Data for analysis »

=== Begin Enclosure ===

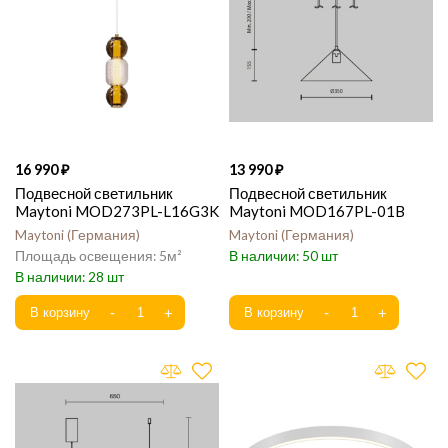
16 990
13 990
Подвесной светильник
Подвесной светильник
Maytoni MOD273PL-L16G3K
Maytoni MOD167PL-01B
Maytoni
Германия
Maytoni
Германия
5
50
28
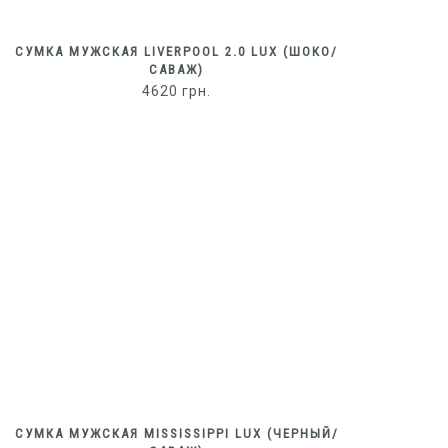
СУМКА МУЖСКАЯ LIVERPOOL 2.0 LUX (ШОКО/
САВАЖ)
4620
грн.
СУМКА МУЖСКАЯ MISSISSIPPI LUX (ЧЕРНЫЙ/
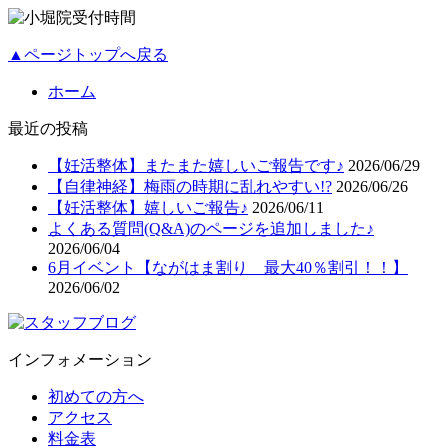
▲ページトップへ戻る
ホーム
最近の投稿
【妊活整体】またまた嬉しいご報告です♪
2026/06/29
【自律神経】梅雨の時期に乱れやすい!?
2026/06/26
【妊活整体】嬉しいご報告♪
2026/06/11
よくある質問(Q&A)のページを追加しました♪
2026/06/04
6月イベント【ながはま割り 最大40％割引！！】
2026/06/02
インフォメーション
初めての方へ
アクセス
料金表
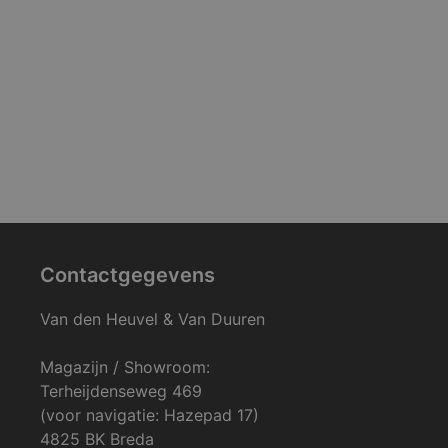
Contactgegevens
Van den Heuvel & Van Duuren
Magazijn / Showroom:
Terheijdenseweg 469
(voor navigatie: Hazepad 17)
4825 BK Breda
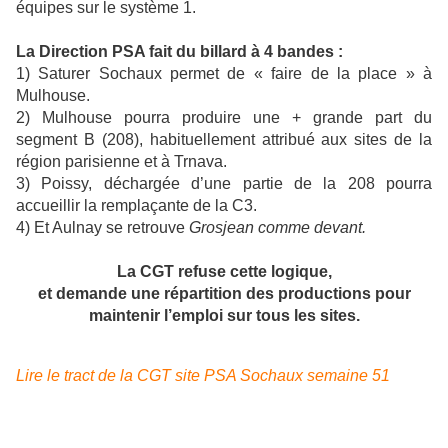
équipes sur le système 1.
La Direction PSA fait du billard à 4 bandes :
1) Saturer Sochaux permet de « faire de la place » à
Mulhouse.
2) Mulhouse pourra produire une + grande part du
segment B (208), habituellement attribué aux sites de la
région parisienne et à Trnava.
3) Poissy, déchargée d’une partie de la 208 pourra
accueillir la remplaçante de la C3.
4) Et Aulnay se retrouve
Grosjean comme devant.
La CGT refuse cette logique,
et demande une répartition des productions pour
maintenir l’emploi sur tous les sites.
Lire le tract de la CGT site PSA Sochaux semaine 51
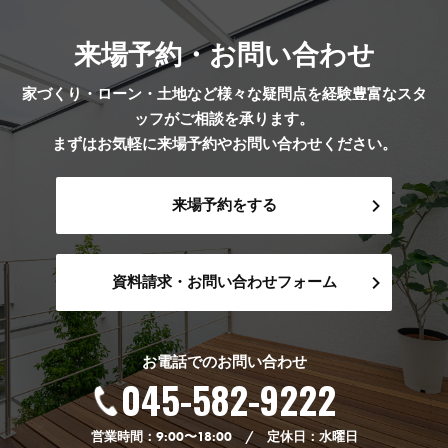
来場予約・お問い合わせ
家づくり・ローン・土地など様々な疑問点を経験豊富なスタ
ッフがご相談を承ります。
まずはお気軽に来場予約やお問い合わせください。
来場予約をする
資料請求・お問い合わせフォーム
お電話でのお問い合わせ
045-582-9222
営業時間：9:00〜18:00 / 定休日：水曜日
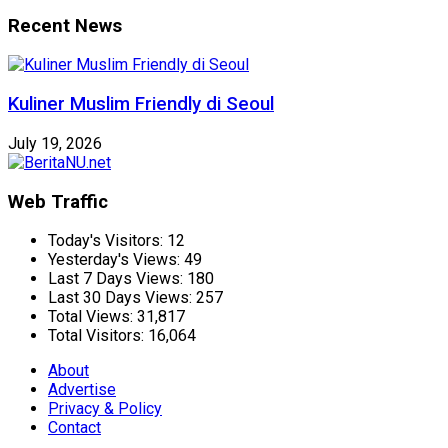
Recent News
Kuliner Muslim Friendly di Seoul
July 19, 2026
Web Traffic
Today's Visitors:
12
Yesterday's Views:
49
Last 7 Days Views:
180
Last 30 Days Views:
257
Total Views:
31,817
Total Visitors:
16,064
About
Advertise
Privacy & Policy
Contact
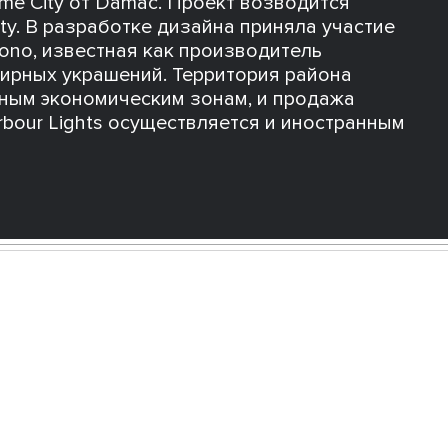
ime City от Damac. Проект возводится
ity. В разработке дизайна приняла участие
ono, известная как производитель
ирных украшений. Территория района
дным экономическим зонам, и продажа
bour Lights осуществляется и иностранным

=== End Enclosure ===

Can you convert the text read from every one of the rows above into a Markdown table with the columns Line and Text, numbering each non-blank line in order and leaving out blank lines and the pictures?

| Line | Text |
|---|---|
| 1 | 16 990 |
| 2 | 13 990 |
| 3 | Подвесной светильник |
| 4 | Подвесной светильник |
| 5 | Maytoni MOD273PL-L16G3K |
| 6 | Maytoni MOD167PL-01B |
| 7 | Maytoni |
| 8 | Германия |
| 9 | Maytoni |
| 10 | Германия |
| 11 | 5 |
| 12 | 50 |
| 13 | 28 |
| 14 | СУМКА МУЖСКАЯ LIVERPOOL 2.0 LUX (ШОКО/ |
| 15 | САВАЖ) |
| 16 | 4620 |
| 17 | грн. |
| 18 | СУМКА МУЖСКАЯ MISSISSIPPI LUX (ЧЕРНЫЙ/ |
| 19 | ▲ページトップへ戻る |
| 20 | ホーム |
| 21 | 最近の投稿 |
| 22 | 【妊活整体】またまた嬉しいご報告です♪ |
| 23 | 2026/06/29 |
| 24 | 【自律神経】梅雨の時期に乱れやすい!? |
| 25 | 2026/06/26 |
| 26 | 【妊活整体】嬉しいご報告♪ |
| 27 | 2026/06/11 |
| 28 | よくある質問(Q&A)のページを追加しました♪ |
| 29 | 2026/06/04 |
| 30 | 6月イベント【ながはま割り 最大40％割引！！】 |
| 31 | 2026/06/02 |
| 32 | インフォメーション |
| 33 | 初めての方へ |
| 34 | アクセス |
| 35 | 料金表 |
| 36 | Contactgegevens |
| 37 | Van den Heuvel & Van Duuren |
| 38 | Magazijn / Showroom: |
| 39 | Terheijdenseweg 469 |
| 40 | (voor navigatie: Hazepad 17) |
| 41 | 4825 BK Breda |
| 42 | équipes sur le système 1. |
| 43 | La Direction PSA fait du billard à 4 bandes : |
| 44 | 1) Saturer Sochaux permet de « faire de la place » à |
| 45 | Mulhouse. |
| 46 | 2) Mulhouse pourra produire une + grande part du |
| 47 | segment B (208), habituellement attribué aux sites de la |
| 48 | région parisienne et à Trnava. |
| 49 | 3) Poissy, déchargée d’une partie de la 208 pourra |
| 50 | accueillir la remplaçante de la C3. |
| 51 | 4) Et Aulnay se retrouve |
| 52 | Grosjean comme devant. |
| 53 | La CGT refuse cette logique, |
| 54 | et demande une répartition des productions pour |
| 55 | maintenir l’emploi sur tous les sites. |
| 56 | Lire le tract de la CGT site PSA Sochaux semaine 51 |
| 57 | 来場予約・お問い合わせ |
| 58 | 家づくり・ローン・土地など様々な疑問点を経験豊富なスタ |
| 59 | ッフがご相談を承ります。 |
| 60 | まずはお気軽に来場予約やお問い合わせください。 |
| 61 | 来場予約をする |
| 62 | 資料請求・お問い合わせフォーム |
| 63 | お電話でのお問い合わせ |
| 64 | 045-582-9222 |
| 65 | 営業時間：9:00〜18:00 / 定休日：水曜日 |
| 66 | Recent News |
| 67 | Kuliner Muslim Friendly di Seoul |
| 68 | July 19, 2026 |
| 69 | Web Traffic |
| 70 | Today's Visitors: |
| 71 | 12 |
| 72 | Yesterday's Views: |
| 73 | 49 |
| 74 | Last 7 Days Views: |
| 75 | 180 |
| 76 | Last 30 Days Views: |
| 77 | 257 |
| 78 | Total Views: |
| 79 | 31,817 |
| 80 | Total Visitors: |
| 81 | 16,064 |
| 82 | About |
| 83 | Advertise |
| 84 | Privacy & Policy |
| 85 | Contact |
| 86 | ime City от Damac. Проект возводится |
| 87 | ity. В разработке дизайна приняла участие |
| 88 | ono, известная как производитель |
| 89 | ирных украшений. Территория района |
| 90 | дным экономическим зонам, и продажа |
| 91 | bour Lights осуществляется и иностранным |